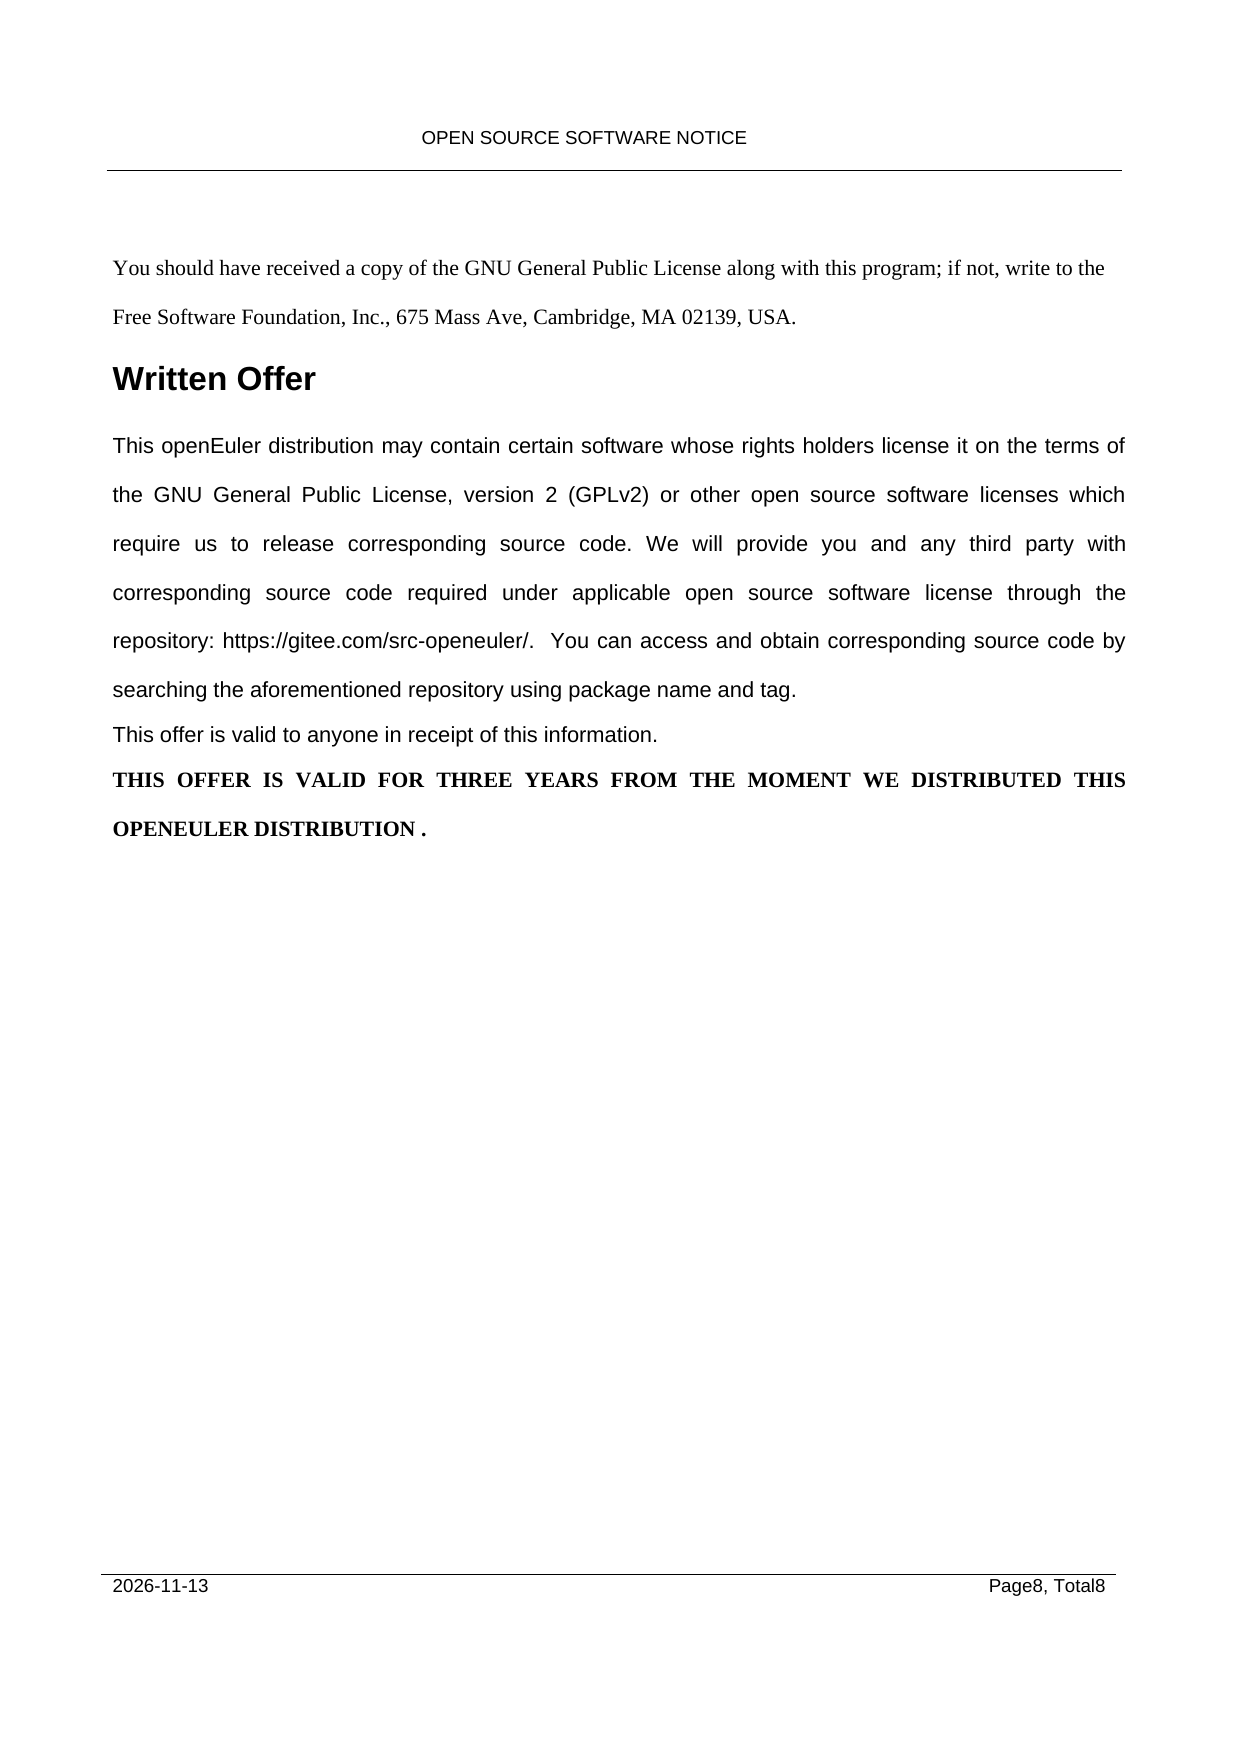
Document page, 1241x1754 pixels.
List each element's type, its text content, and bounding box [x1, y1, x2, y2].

text This openEuler distribution may contain certain software whose rights holders license it on the terms of the GNU General Public License, version 2 (GPLv2) or other open source software licenses which require us to release corresponding source code. We will provide you and any third party with corresponding source code required under applicable open source software license through the repository: https://gitee.com/src-openeuler/. You can access and obtain corresponding source code by searching the aforementioned repository using package name and tag. [112, 429, 1128, 706]
text THIS OFFER IS VALID FOR THREE YEARS FROM THE MOMENT WE DISTRIBUTED THIS OPENEULER DISTRIBUTION . [112, 763, 1128, 845]
text This offer is valid to anyone in receipt of this information. [112, 718, 1128, 751]
text You should have received a copy of the GNU General Public License along with this program; if not, write to the Free Software Foundation, Inc., 675 Mass Ave, Cambridge, MA 02139, USA. [112, 251, 1128, 333]
text Written Offer [112, 345, 1128, 410]
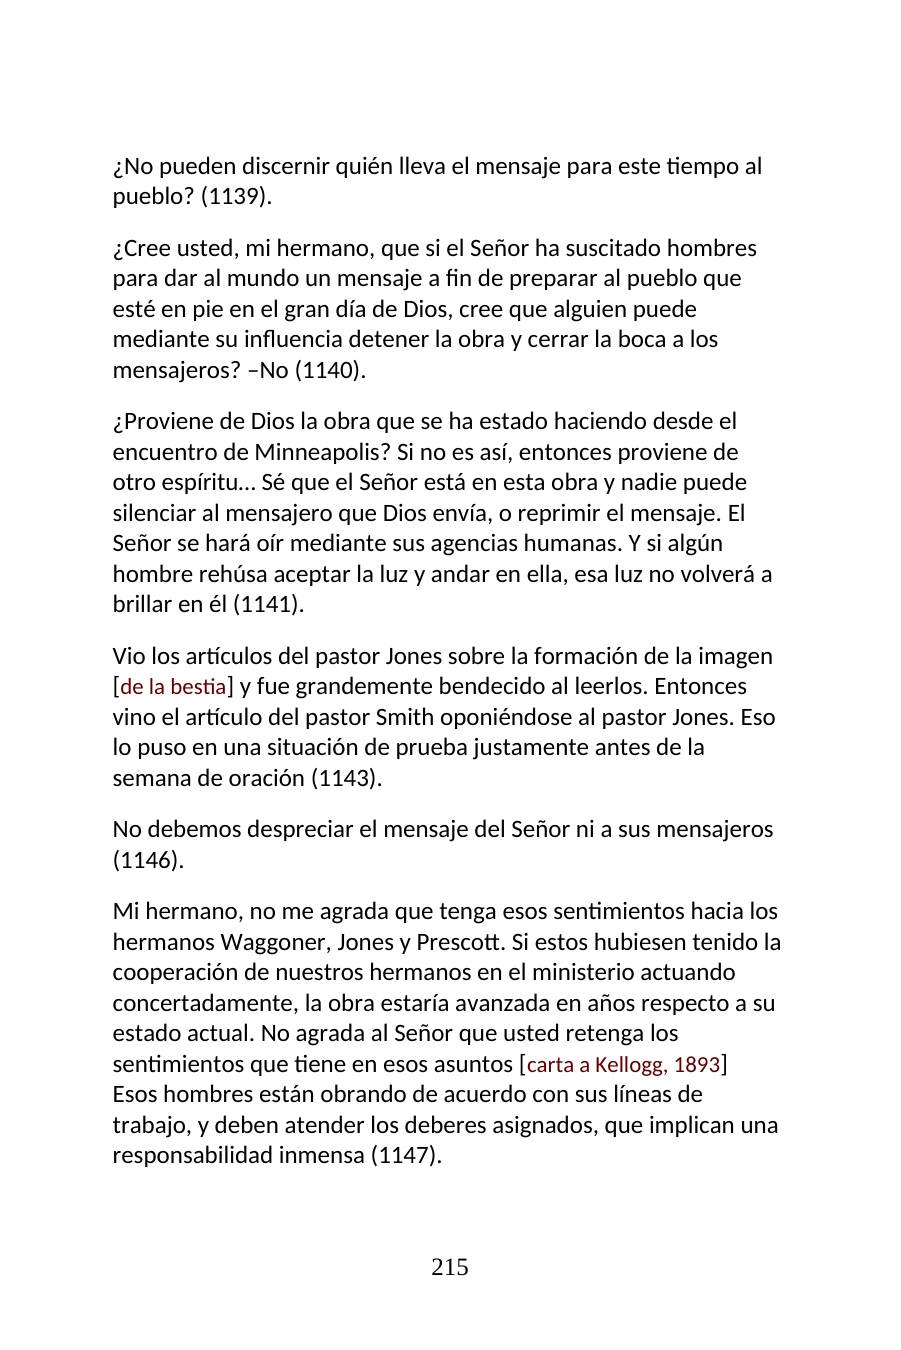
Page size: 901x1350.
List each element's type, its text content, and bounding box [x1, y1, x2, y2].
:::
_Task requirements_. Reproduce every line above word for word; no images.

_Response for this exercise_.
Document page, 1241x1754 pixels.
List each element's type, its text content, and bounding box [x1, y1, x2, y2].

text This openEuler distribution may contain certain software whose rights holders license it on the terms of the GNU General Public License, version 2 (GPLv2) or other open source software licenses which require us to release corresponding source code. We will provide you and any third party with corresponding source code required under applicable open source software license through the repository: https://gitee.com/src-openeuler/. You can access and obtain corresponding source code by searching the aforementioned repository using package name and tag. [112, 429, 1128, 706]
text THIS OFFER IS VALID FOR THREE YEARS FROM THE MOMENT WE DISTRIBUTED THIS OPENEULER DISTRIBUTION . [112, 763, 1128, 845]
text This offer is valid to anyone in receipt of this information. [112, 718, 1128, 751]
text You should have received a copy of the GNU General Public License along with this program; if not, write to the Free Software Foundation, Inc., 675 Mass Ave, Cambridge, MA 02139, USA. [112, 251, 1128, 333]
text Written Offer [112, 345, 1128, 410]
Page size: 901x1350.
List each element's type, its text content, and bounding box [x1, y1, x2, y2].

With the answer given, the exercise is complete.